__Task goal__.
With the pictures removed, reproduce exactly the lines from the one that contains "Document page, 1241x1754 pixels." through the last line of the entries below.

__Given entries__.
◆ ◆ ◆
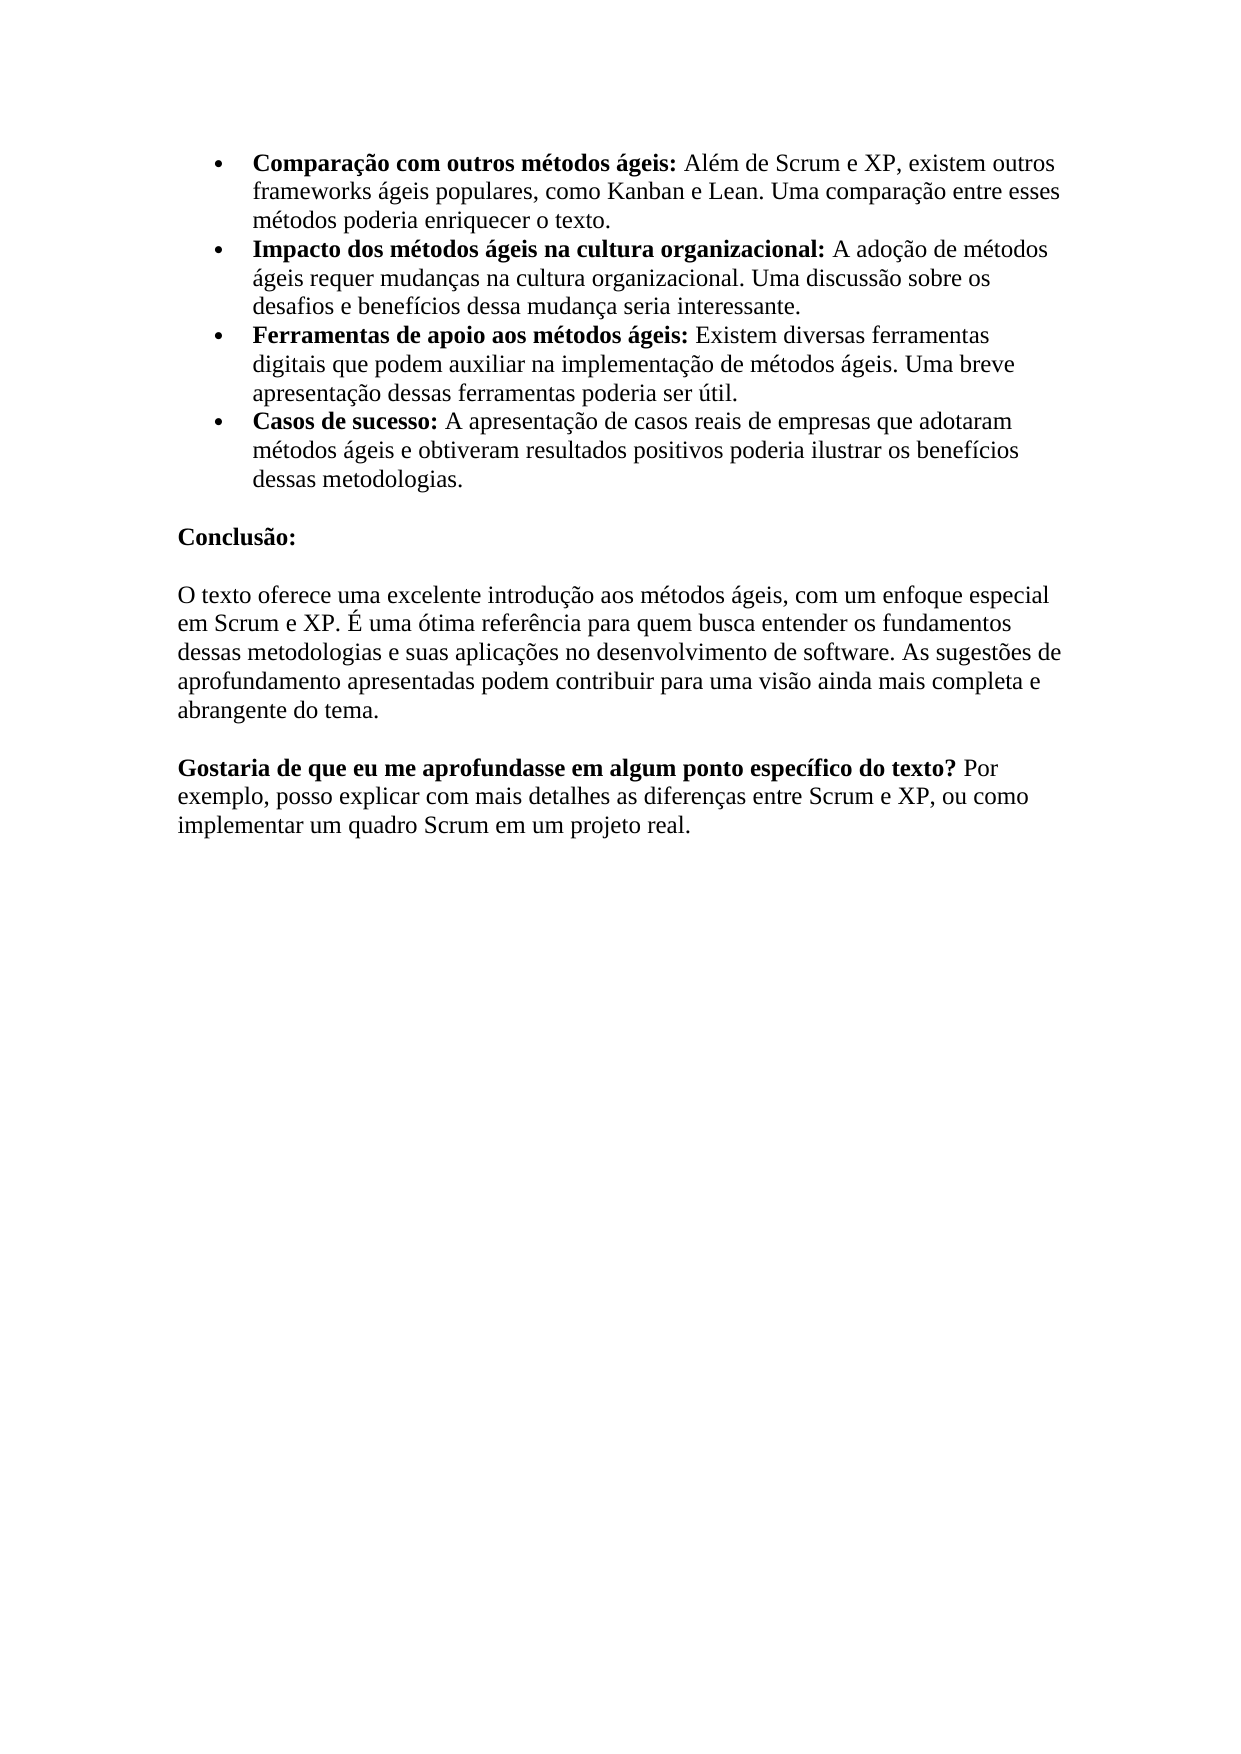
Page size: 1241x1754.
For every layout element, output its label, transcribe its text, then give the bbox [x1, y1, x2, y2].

text Conclusão: [177, 522, 1063, 551]
list Ferramentas de apoio aos métodos ágeis: Existem diversas ferramentas digitais que podem auxiliar na implementação de métodos ágeis. Uma breve apresentação dessas ferramentas poderia ser útil. [215, 320, 1063, 406]
text Gostaria de que eu me aprofundasse em algum ponto específico do texto? Por exemplo, posso explicar com mais detalhes as diferenças entre Scrum e XP, ou como implementar um quadro Scrum em um projeto real. [177, 753, 1063, 839]
list Impacto dos métodos ágeis na cultura organizacional: A adoção de métodos ágeis requer mudanças na cultura organizacional. Uma discussão sobre os desafios e benefícios dessa mudança seria interessante. [215, 234, 1063, 320]
text O texto oferece uma excelente introdução aos métodos ágeis, com um enfoque especial em Scrum e XP. É uma ótima referência para quem busca entender os fundamentos dessas metodologias e suas aplicações no desenvolvimento de software. As sugestões de aprofundamento apresentadas podem contribuir para uma visão ainda mais completa e abrangente do tema. [177, 580, 1063, 723]
list Comparação com outros métodos ágeis: Além de Scrum e XP, existem outros frameworks ágeis populares, como Kanban e Lean. Uma comparação entre esses métodos poderia enriquecer o texto. [215, 148, 1063, 234]
list Casos de sucesso: A apresentação de casos reais de empresas que adotaram métodos ágeis e obtiveram resultados positivos poderia ilustrar os benefícios dessas metodologias. [215, 406, 1063, 493]
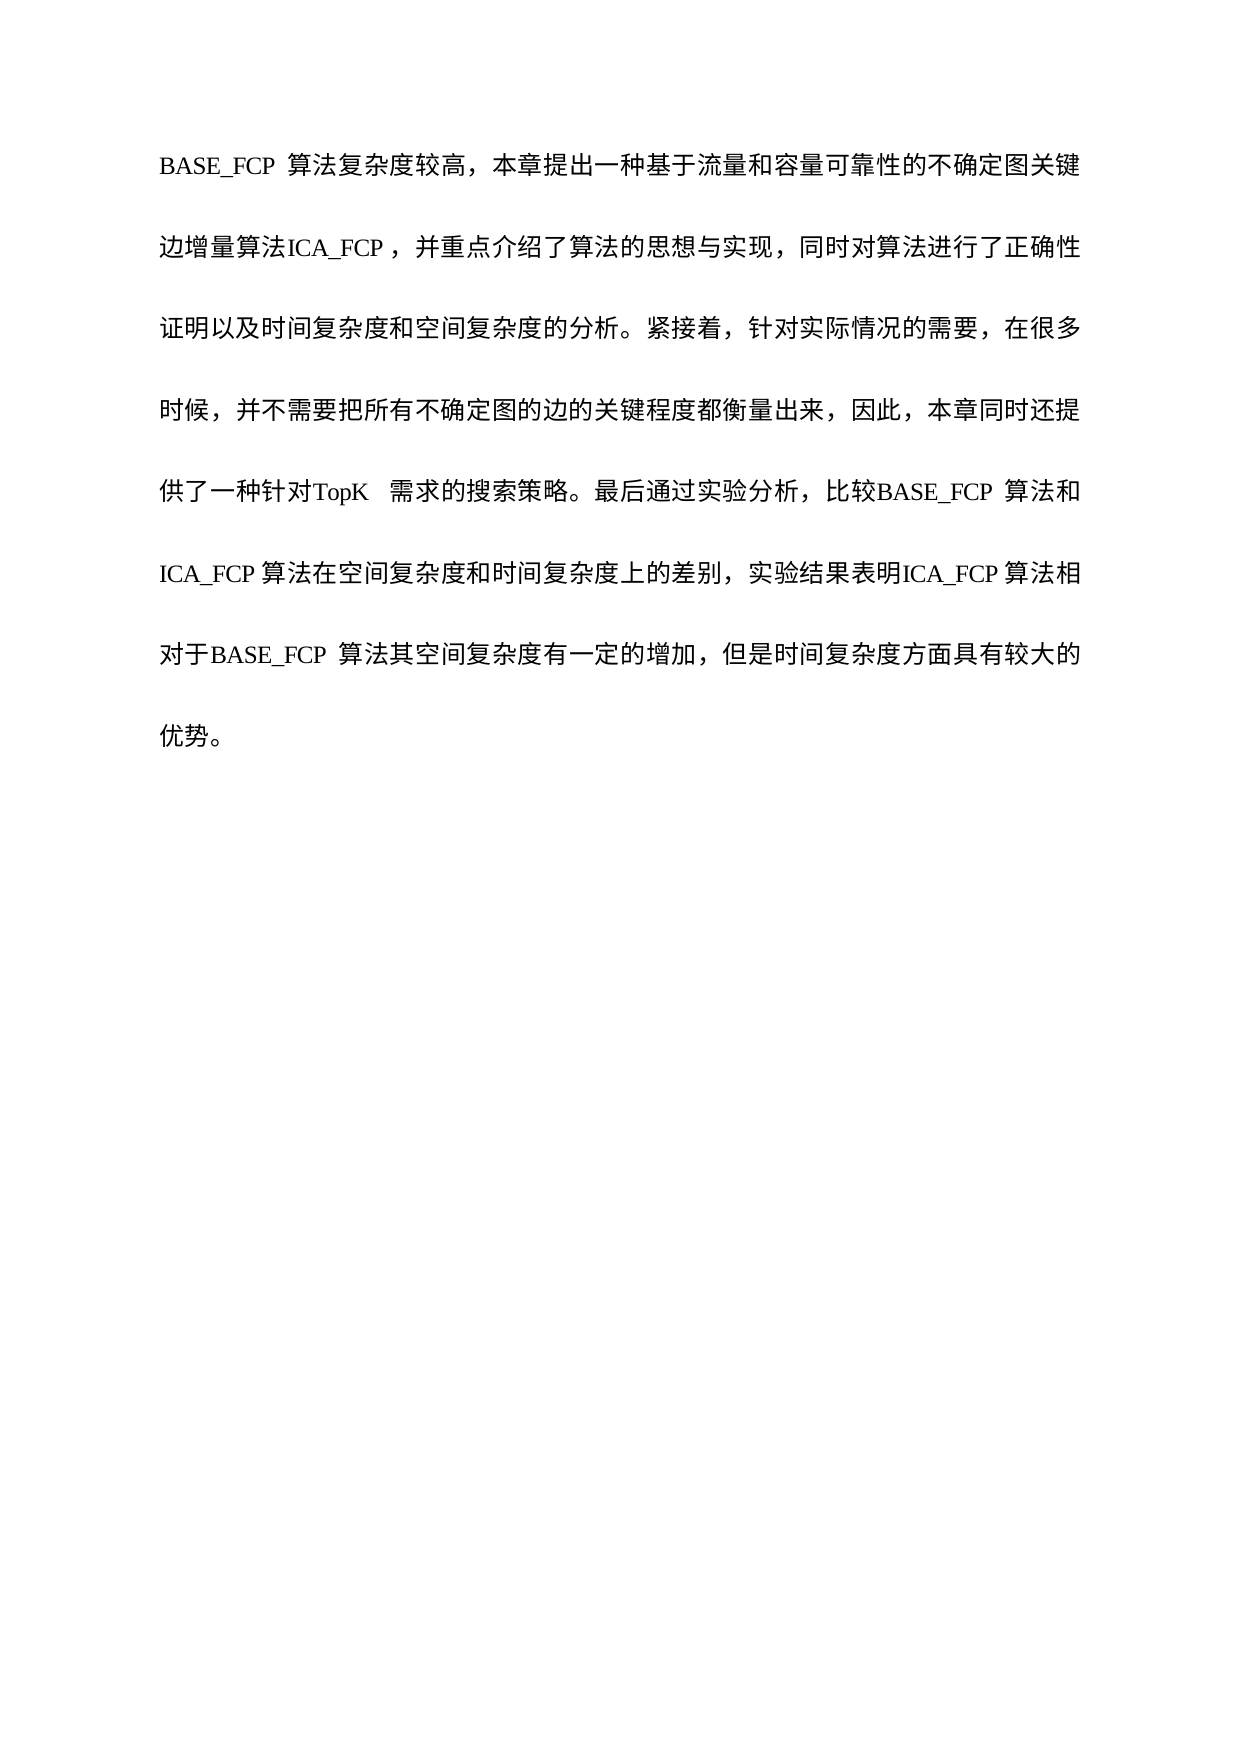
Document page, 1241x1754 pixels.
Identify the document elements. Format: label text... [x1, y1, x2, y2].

text 针对不确定图关键边的衡量，本章节构建了一种基于流量和容量可靠性的关键边衡量模型，使用不确定图中边移除（故障）后对流量和容量（最大流）可靠性产生的相对损失这一角度，对边的关键度进行综合评估。对于构建的基于流量和容量可靠性的模型，本章节首先设计了一种基于重复计算的基本算法BASE_FCP。因为BASE_FCP算法复杂度较高，本章提出一种基于流量和容量可靠性的不确定图关键边增量算法ICA_FCP，并重点介绍了算法的思想与实现，同时对算法进行了正确性证明以及时间复杂度和空间复杂度的分析。紧接着，针对实际情况的需要，在很多时候，并不需要把所有不确定图的边的关键程度都衡量出来，因此，本章同时还提供了一种针对TopK需求的搜索策略。最后通过实验分析，比较BASE_FCP算法和ICA_FCP算法在空间复杂度和时间复杂度上的差别，实验结果表明ICA_FCP算法相对于BASE_FCP算法其空间复杂度有一定的增加，但是时间复杂度方面具有较大的优势。 [159, 130, 1081, 768]
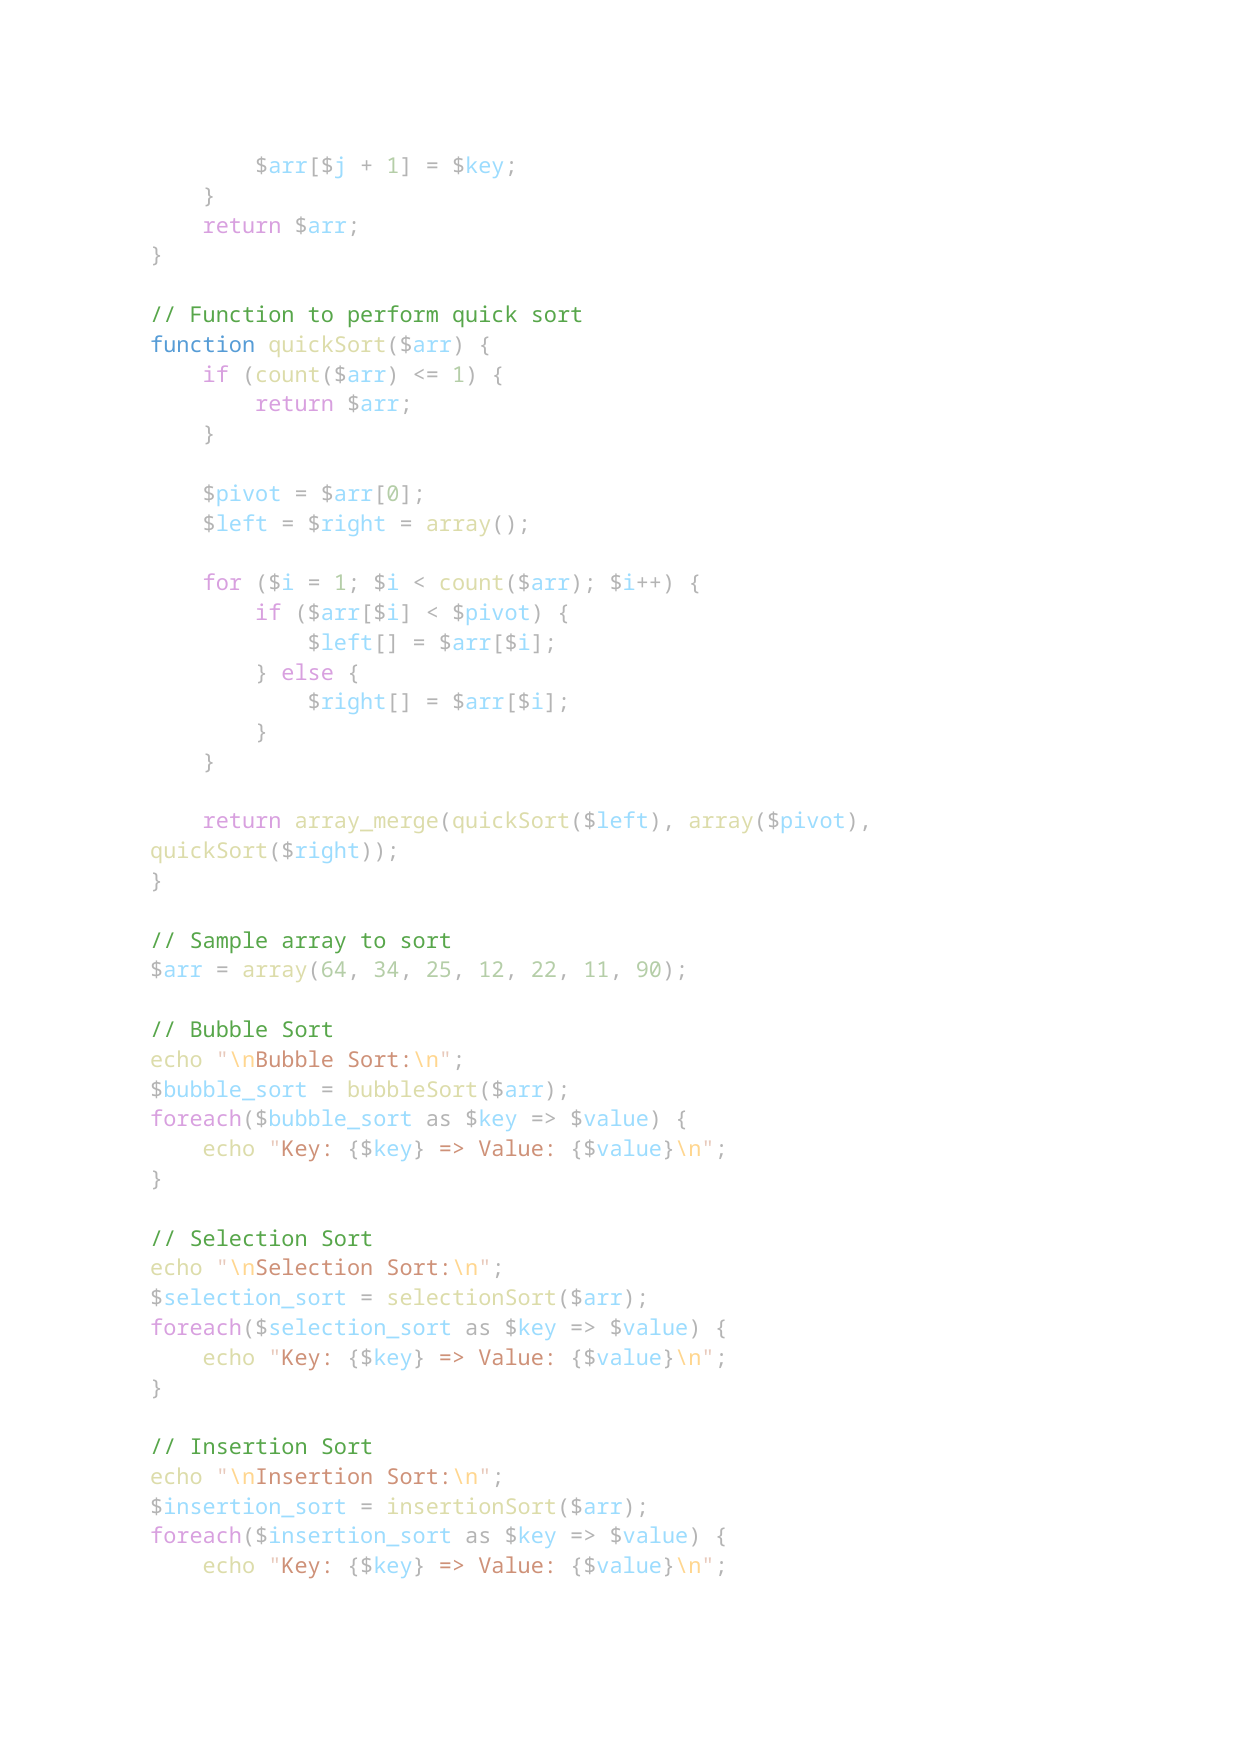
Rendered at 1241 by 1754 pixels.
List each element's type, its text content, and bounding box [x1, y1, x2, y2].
◆ ◆ ◆
__Output for this exercise__.
Document page, 1241x1754 pixels.
Identify the document elements. Format: label text... [x1, y1, x2, y2].

text 针对不确定图关键边的衡量，本章节构建了一种基于流量和容量可靠性的关键边衡量模型，使用不确定图中边移除（故障）后对流量和容量（最大流）可靠性产生的相对损失这一角度，对边的关键度进行综合评估。对于构建的基于流量和容量可靠性的模型，本章节首先设计了一种基于重复计算的基本算法BASE_FCP。因为BASE_FCP算法复杂度较高，本章提出一种基于流量和容量可靠性的不确定图关键边增量算法ICA_FCP，并重点介绍了算法的思想与实现，同时对算法进行了正确性证明以及时间复杂度和空间复杂度的分析。紧接着，针对实际情况的需要，在很多时候，并不需要把所有不确定图的边的关键程度都衡量出来，因此，本章同时还提供了一种针对TopK需求的搜索策略。最后通过实验分析，比较BASE_FCP算法和ICA_FCP算法在空间复杂度和时间复杂度上的差别，实验结果表明ICA_FCP算法相对于BASE_FCP算法其空间复杂度有一定的增加，但是时间复杂度方面具有较大的优势。 [159, 130, 1081, 768]
Rendered at 1241 by 1754 pixels.
List each element's type, its text content, and bounding box [x1, y1, x2, y2].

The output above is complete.